Repeat the lines below word for word, leaving out the pictures.

━━━━━ Record extracts

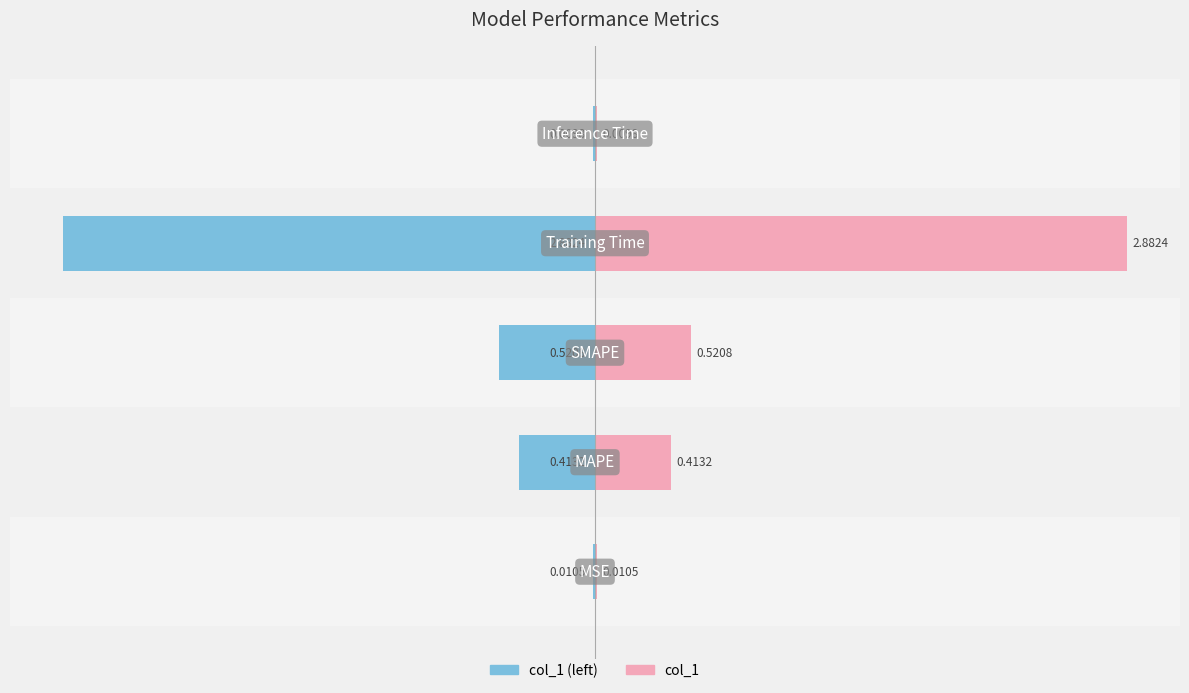

Which series has the largest total across all categories?

col_1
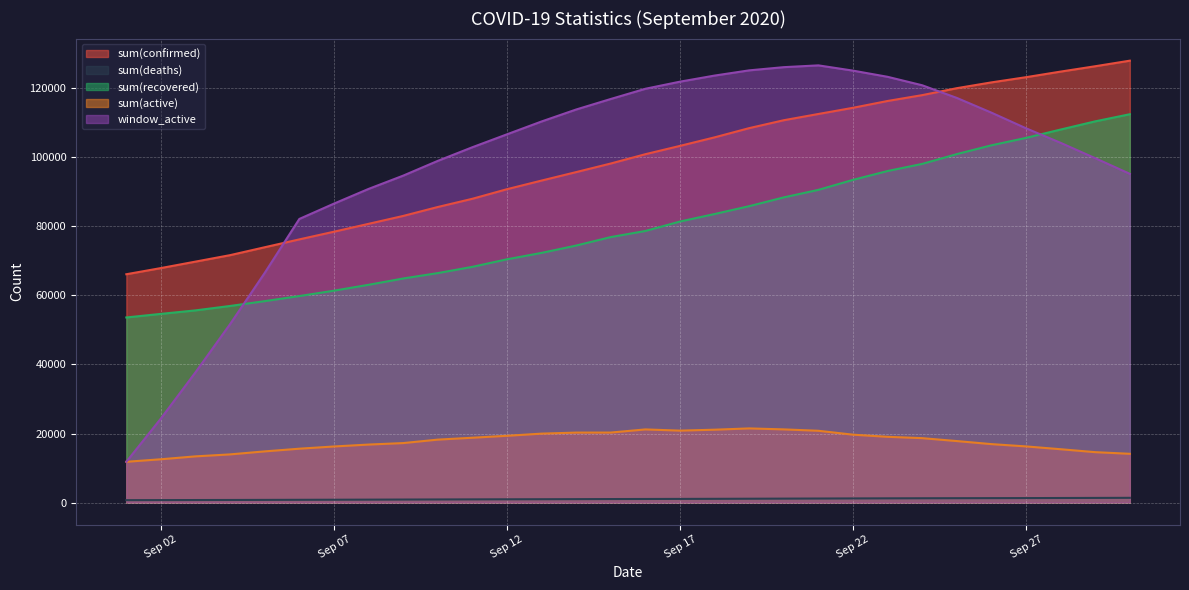

At which label is window_active closest to 69220?

2020-09-05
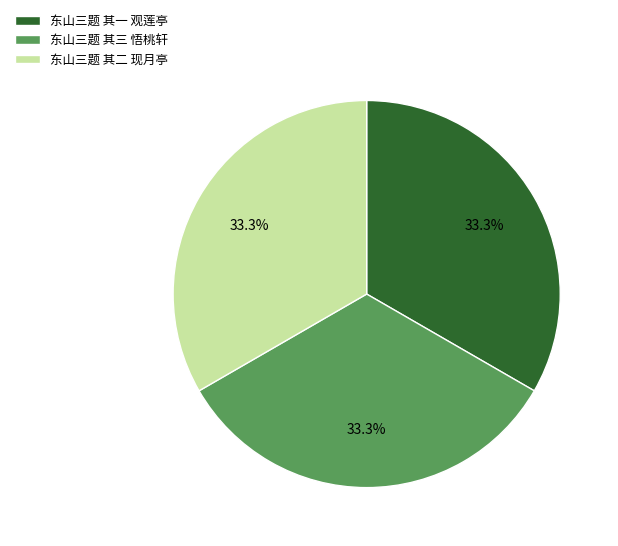

Approximately how many times larger is the value at 东山三题 其一 观莲亭 compared to 东山三题 其三 悟桃轩?

1.0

━━━━━━━━━━

#### Output for this task:
Which series has the largest total across all categories?

col_1

At which label is window_active closest to 69220?

2020-09-05

Approximately how many times larger is the value at 东山三题 其一 观莲亭 compared to 东山三题 其三 悟桃轩?

1.0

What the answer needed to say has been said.